Well, this one was…weird. Nearly entirely in a VERY good way, although I’m not sure how I feel about the end such as it is… I don’t mind an oblique story – or an oblique ending. But I DO like there to BE an ending – and in this case I’m not entirely sure I ever got the feeling that it ended so much as stopped.

But I’m getting ahead of myself. Before we can talk about the end and whether it satisfied or not we have to talk about the entirety of what came before it and that was, for the most part, brilliant.

This is self-described as a genre-buster, and it is certainly that. The blurb is (deliberately) vague about what is to come. As I started reading I quickly realized why – the off-kilter, what’s real, WTF nature of the story is a vast part of what makes it so fascinating. Had there been a genre or more descriptive blurb provided, much of that uncertainty would have been subsumed by presumptions and assumptions – and that would have wrecked the pure exhilarating joy of reading something that could have, almost literally, gone in any direction at any point… It was fascinating to see where my imagination too me – as much so as to see where Phillips actually took Molly.
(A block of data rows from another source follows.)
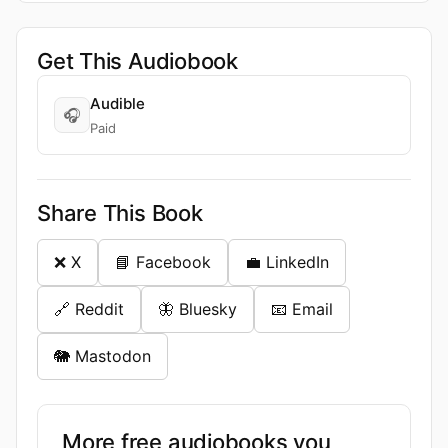
Get This Audiobook
Audible
🎧
Paid
Share This Book
❌ X
📘 Facebook
💼 LinkedIn
🔗 Reddit
🦋 Bluesky
📧 Email
🐘 Mastodon
More free audiobooks you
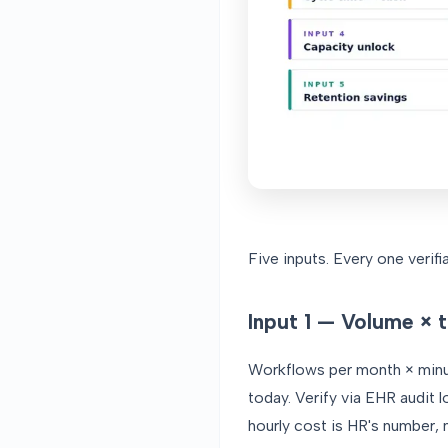
Five inputs. Every one verif
Input 1 — Volume × 
Workflows per month × minut
today. Verify via EHR audit 
hourly cost is HR's number, 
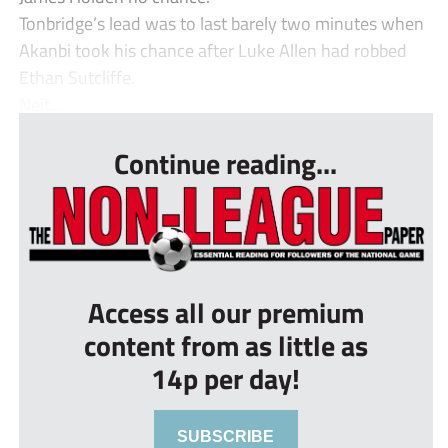
Tonbridge’s lead was to last barely two minutes when
Akanbi took his chance after Luke Allen had robbed
Ethan Sutcliffe.
Neit...
Continue reading...
Access all our premium
content from as little as
14p per day!
SUBSCRIBE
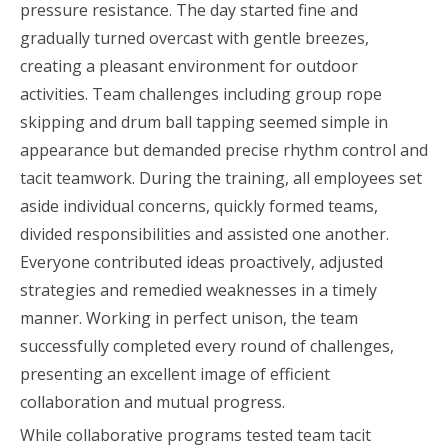
pressure resistance. The day started fine and
gradually turned overcast with gentle breezes,
creating a pleasant environment for outdoor
activities. Team challenges including group rope
skipping and drum ball tapping seemed simple in
appearance but demanded precise rhythm control and
tacit teamwork. During the training, all employees set
aside individual concerns, quickly formed teams,
divided responsibilities and assisted one another.
Everyone contributed ideas proactively, adjusted
strategies and remedied weaknesses in a timely
manner. Working in perfect unison, the team
successfully completed every round of challenges,
presenting an excellent image of efficient
collaboration and mutual progress.
While collaborative programs tested team tacit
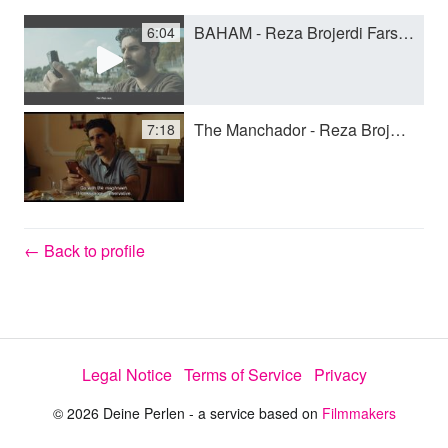
BAHAM - Reza Brojerdi Farsi Showreel.mp4
6:04
y
V
The Manchador - Reza Brojerdi Showreel.mp4
7:18
i
d
← Back to profile
e
Legal Notice
Terms of Service
Privacy
o
© 2026 Deine Perlen - a service based on
Filmmakers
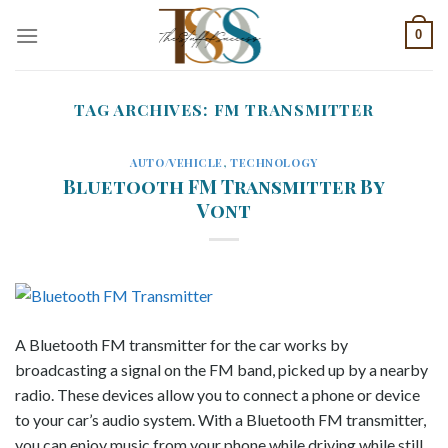
Skip
0
to
content
TAG ARCHIVES:
FM TRANSMITTER
AUTO/VEHICLE
,
TECHNOLOGY
Bluetooth FM Transmitter By
Vont
A Bluetooth FM transmitter for the car works by
broadcasting a signal on the FM band, picked up by a nearby
radio. These devices allow you to connect a phone or device
to your car’s audio system. With a Bluetooth FM transmitter,
you can enjoy music from your phone while driving while still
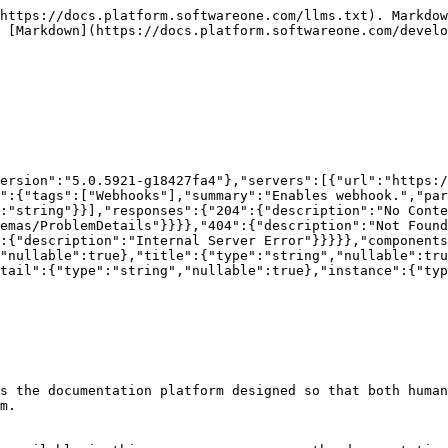
https://docs.platform.softwareone.com/llms.txt). Markdow
 [Markdown](https://docs.platform.softwareone.com/develo
ersion":"5.0.5921-g18427fa4"},"servers":[{"url":"https:/
":{"tags":["Webhooks"],"summary":"Enables webhook.","par
:"string"}}],"responses":{"204":{"description":"No Conte
emas/ProblemDetails"}}}},"404":{"description":"Not Found
:{"description":"Internal Server Error"}}}}},"components
"nullable":true},"title":{"type":"string","nullable":tru
tail":{"type":"string","nullable":true},"instance":{"typ
s the documentation platform designed so that both human
m.
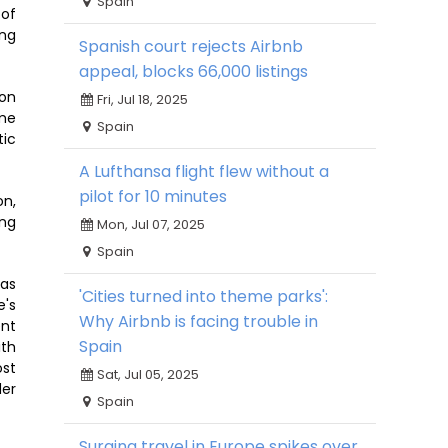
Spain
 of
ing
Spanish court rejects Airbnb
appeal, blocks 66,000 listings
 on
Fri, Jul 18, 2025
ome
Spain
tic
A Lufthansa flight flew without a
pilot for 10 minutes
on,
ing
Mon, Jul 07, 2025
Spain
has
'Cities turned into theme parks':
e's
Why Airbnb is facing trouble in
ent
Spain
ith
ost
Sat, Jul 05, 2025
der
Spain
Surging travel in Europe spikes over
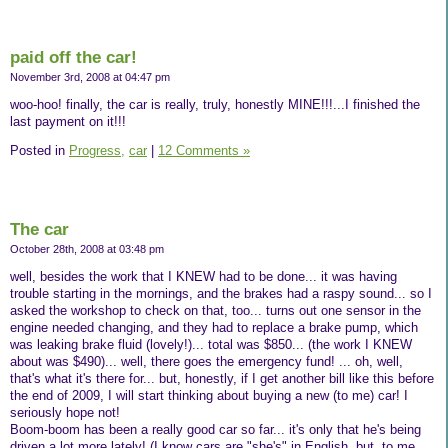
paid off the car!
November 3rd, 2008 at 04:47 pm
woo-hoo! finally, the car is really, truly, honestly MINE!!!...I finished the
last payment on it!!!
Posted in
Progress,
car
|
12 Comments »
The car
October 28th, 2008 at 03:48 pm
well, besides the work that I KNEW had to be done... it was having
trouble starting in the mornings, and the brakes had a raspy sound... so I
asked the workshop to check on that, too... turns out one sensor in the
engine needed changing, and they had to replace a brake pump, which
was leaking brake fluid (lovely!)... total was $850... (the work I KNEW
about was $490)... well, there goes the emergency fund! ... oh, well,
that's what it's there for... but, honestly, if I get another bill like this before
the end of 2009, I will start thinking about buying a new (to me) car! I
seriously hope not!
Boom-boom has been a really good car so far... it's only that he's being
driven a lot more lately! (I know cars are "she's" in English, but, to me,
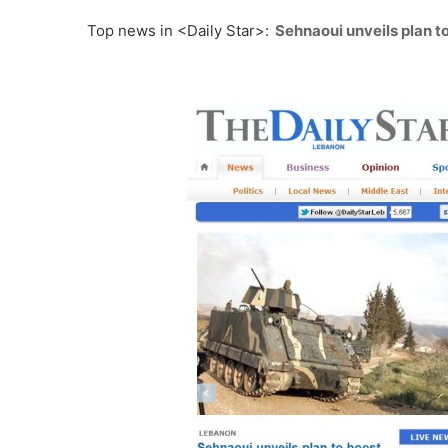
Top news in <Daily Star>:
Sehnaoui unveils plan to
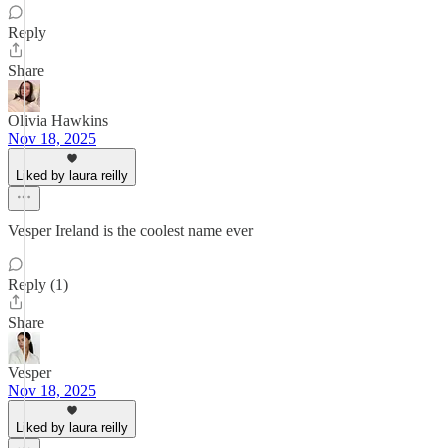
Reply
Share
Olivia Hawkins
Nov 18, 2025
Liked by laura reilly
Vesper Ireland is the coolest name ever
Reply (1)
Share
Vesper
Nov 18, 2025
Liked by laura reilly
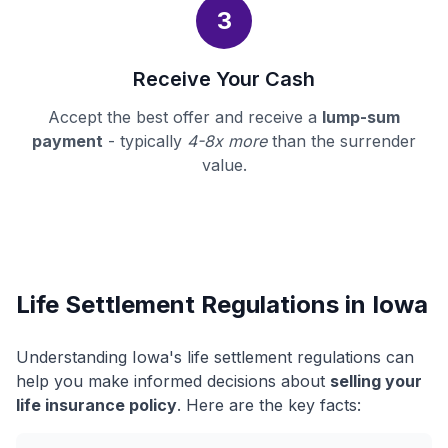
3
Receive Your Cash
Accept the best offer and receive a
lump-sum
payment
- typically
4-8x more
than the surrender
value.
Life Settlement Regulations in Iowa
Understanding Iowa's life settlement regulations can
help you make informed decisions about
selling your
life insurance policy
. Here are the key facts:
It had always seemed a bit deceitful to Molly, the way we put our children to bed in soft pajamas, give them milk, read them books, locate their stuffed creatures, tell them that all is well, there’s nothing to be scared of, as though sleep isn’t one-sixteenth of death. When they resist the prospect of sleep, of long dark lonely hours, intuiting that this is indeed a rehearsal for death, we murmur to them, we rub their backs, pretending they will never die. Little do they know that behind our backs we keep our fingers crossed, and that our hearts too thump with anguish when we turn off our bedside lamps.
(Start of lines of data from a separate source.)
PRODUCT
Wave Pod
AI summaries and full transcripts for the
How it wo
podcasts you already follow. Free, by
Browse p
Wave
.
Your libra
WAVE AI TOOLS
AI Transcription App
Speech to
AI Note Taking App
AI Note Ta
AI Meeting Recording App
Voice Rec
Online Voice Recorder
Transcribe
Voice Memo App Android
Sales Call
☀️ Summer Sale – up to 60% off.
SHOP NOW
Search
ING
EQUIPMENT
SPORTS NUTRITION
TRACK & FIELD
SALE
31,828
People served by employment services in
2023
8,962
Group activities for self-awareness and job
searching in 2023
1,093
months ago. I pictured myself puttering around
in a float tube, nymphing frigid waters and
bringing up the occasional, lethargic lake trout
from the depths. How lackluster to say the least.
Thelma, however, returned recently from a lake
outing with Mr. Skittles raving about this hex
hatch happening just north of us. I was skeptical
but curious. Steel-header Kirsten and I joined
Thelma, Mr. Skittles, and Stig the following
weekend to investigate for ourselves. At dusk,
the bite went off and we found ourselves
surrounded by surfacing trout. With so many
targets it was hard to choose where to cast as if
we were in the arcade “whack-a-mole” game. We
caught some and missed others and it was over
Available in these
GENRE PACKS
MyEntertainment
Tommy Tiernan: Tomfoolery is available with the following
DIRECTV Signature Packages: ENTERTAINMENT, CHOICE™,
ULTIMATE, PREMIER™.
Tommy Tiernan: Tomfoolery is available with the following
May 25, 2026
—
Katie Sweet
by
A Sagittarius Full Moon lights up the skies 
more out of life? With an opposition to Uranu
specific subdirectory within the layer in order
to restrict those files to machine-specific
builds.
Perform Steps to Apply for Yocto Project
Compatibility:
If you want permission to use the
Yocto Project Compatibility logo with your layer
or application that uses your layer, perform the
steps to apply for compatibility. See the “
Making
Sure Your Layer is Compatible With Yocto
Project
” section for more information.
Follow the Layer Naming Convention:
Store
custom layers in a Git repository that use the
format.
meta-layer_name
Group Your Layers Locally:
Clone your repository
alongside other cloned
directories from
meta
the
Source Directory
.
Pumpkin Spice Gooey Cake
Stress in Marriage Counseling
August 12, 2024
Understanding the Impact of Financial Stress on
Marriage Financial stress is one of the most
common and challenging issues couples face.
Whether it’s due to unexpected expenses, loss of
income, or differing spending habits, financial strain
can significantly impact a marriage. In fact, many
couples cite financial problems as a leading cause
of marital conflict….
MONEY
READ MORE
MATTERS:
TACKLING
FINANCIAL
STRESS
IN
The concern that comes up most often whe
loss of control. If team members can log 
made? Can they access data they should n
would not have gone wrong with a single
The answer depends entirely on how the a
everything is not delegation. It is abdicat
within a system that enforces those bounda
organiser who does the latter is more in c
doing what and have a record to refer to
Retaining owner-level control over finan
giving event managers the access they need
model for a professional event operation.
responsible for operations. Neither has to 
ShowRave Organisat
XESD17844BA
The book opens with footsteps in the house – but are they really there? Is Molly losing it? Is there something supernatural going on? Are the kids oddly prescient and just a little weird? Is Molly? What’s up with The Pit?
Is anyone who they seem? Is anyone ever? Who are the good guys? Who are the bad guys? Are there really distinctions? The questions are thick on the ground from the opening gambit and they only get thicker as the tale unfolds. It’s a marvelous way to tell an unusual and paranoia-inducing story that explores motherhood, fear, faith, love, and selfhood in ways that are novel and unusual and yet at times clarion-clear for all that…

I loved every minute of the ambiguity – right up until the end, which felt more like someone yelled “STOP!” at the author than I would have expected. Then again, in a book riddled with questions and precious few answers, maybe the fact that I expected something different tells me more about me as a reader than about the book itself. Why do I expect tidy resolution? Does life ever provide it, really? Just because most other books have, why should this one? Would a more traditional ending have even made sense here? My answers to these questions vary depending on when I consider them, and to me that’s yet another example of the exceptionally cool thing that Phillips has done with this one.

She sat in the parked car in the uncomfortable heat, immobilized by the what-ifs, the swiftness with which anything can change, the ever-present split second that is the difference between blood spilling or not, the difference between one future and another.

I am DEFINITELY in for more from Helen Phillips. The writing was magnificent and it left me tap-dancing among land mines from page to page – a feeling that is horrifying and death-defying and life-affirming in turns, and which makes for a brilliant reading experience. Add in the incredibly spot-on insights into motherhood and whether any of us really knows who we are when backed against a wall, and you have a fantastic book from a truly talented storyteller…

My review copy was provided by NetGalley – but I’d happily have paid, it was that unique and well done! The title releases in the U.S. on July 9, 2019.